Nerve is a teen techno-thriller from the directors of Paranormal Activity 3 and 4, which I didn’t even realise had directors.
Based on Jeanne Ryan’s novel, the film revolves around an app called ‘Nerve’, a social media game in which ‘Watchers’ challenge ‘Players’ to complete dares for money. One of these ‘Players’ is ‘Emma Roberts’, a straight-laced high school student who soon finds herself breaking the law and risking her life with Dave Franco. Imagine a young adult version of David Fincher’s The Game or David Cronenberg’s eXistenZ, but populated entirely by people related to famous actors.
From Franco’s performance to Roberts’ hair, the film is unconvincing; a moralistic finger-wagging exercise about the way we behave online, undermined by a gleeful approach to such behaviour. While the anti-mob mentality message is applaudable, it’s drowned out by gaudy neon and gaudier pop music.

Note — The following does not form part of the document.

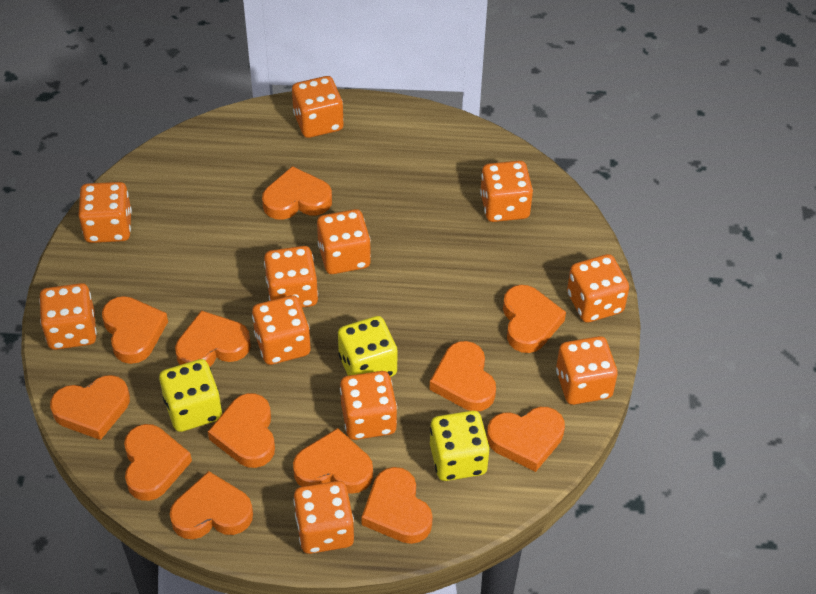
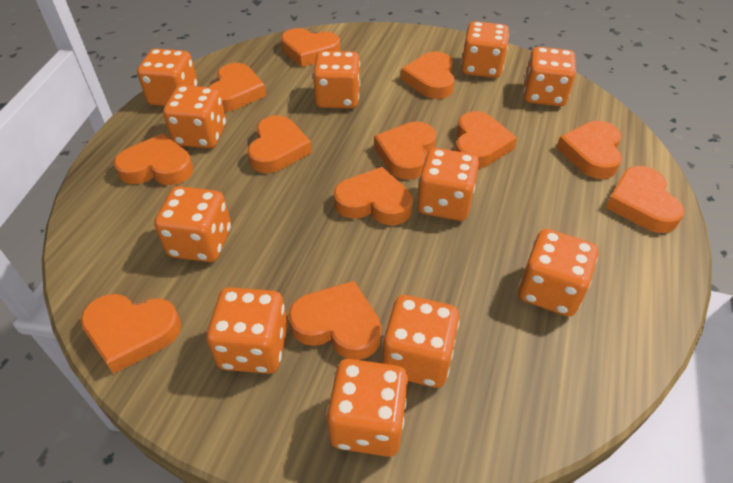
yellow dice: [159,359,222,432] [338,316,397,377] [430,410,490,481] = 3 -> none = 0

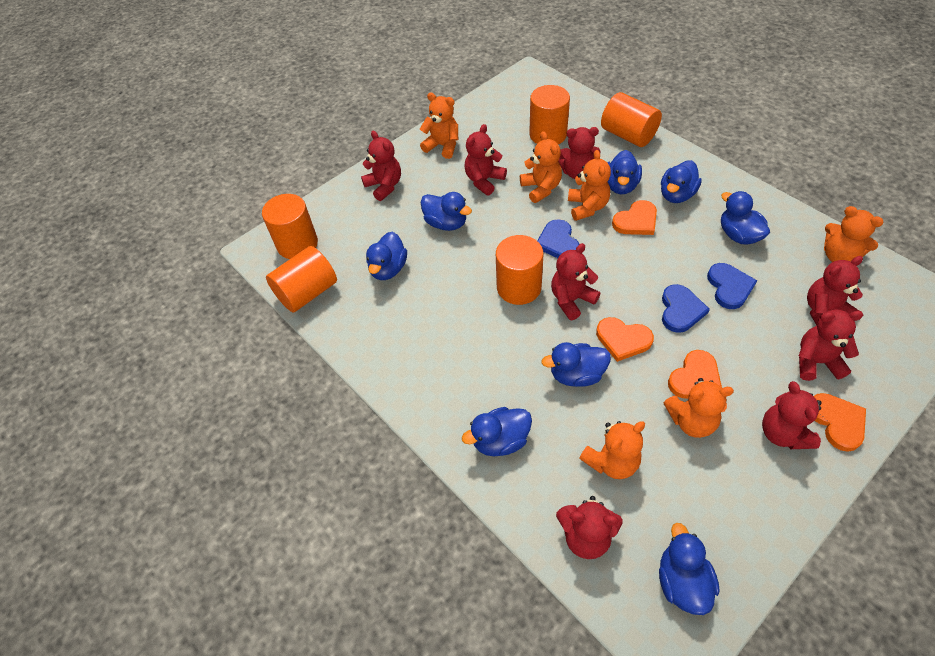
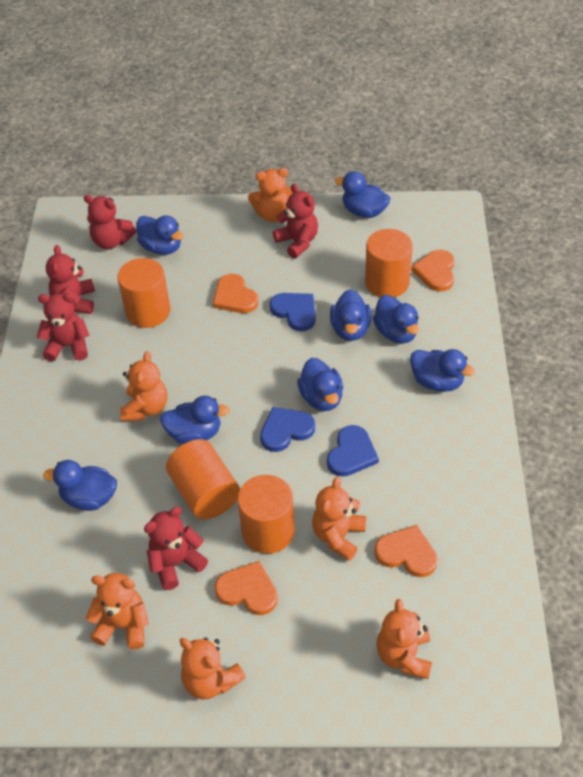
orange cylinder: [262,194,318,259] [266,246,337,313] [496,235,543,305] [529,85,570,144] [601,92,662,147] = 5 -> [117,258,170,328] [166,439,240,520] [238,475,295,554] [365,229,413,297] = 4
red teddy bear: [361,131,401,201] [464,124,507,195] [551,243,600,320] [556,496,623,559] [558,127,600,179] [762,381,822,449] [799,310,863,381] [807,256,863,325] = 8 -> [37,293,89,362] [46,245,95,314] [84,195,136,249] [144,507,208,590] [273,184,318,258] = 5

By the time the lesson is spelled out in monologue form, during a climax implausibly staged in a secret amphitheatre in the middle of New York City, we’re too fatigued to appreciate it.
The movie also features both Samira Wiley and Kimiko Glenn, AKA Poussey and Soso from Orange Is the New Black, whose combined presence elicits more emotion than any of the actual content. Otherwise, the only appreciable part is Roberts rapping along to the Wu-Tang Clan, providing stiff competition for the most cringeworthy cinematic moment of 2016; the year that gave us David Brent: Life on the Road and Batman v Superman.
Although aimed at teenagers, Nerve insults them at every turn; both in terms of their portrayal here as braying morons, and the idea that young people are only interested in films about social media and apps rather than interesting characters and the world beyond their phones. If I were a teenager I’d be angry, having taken the arrival of Skins as some sort of personal affront.
As anyone who saw the Angry Birds movie will attest, films about apps are generally unappealing. Nerve‘s moral is that ‘Watchers’ are complicit in the worst aspects of the internet. So do not watch.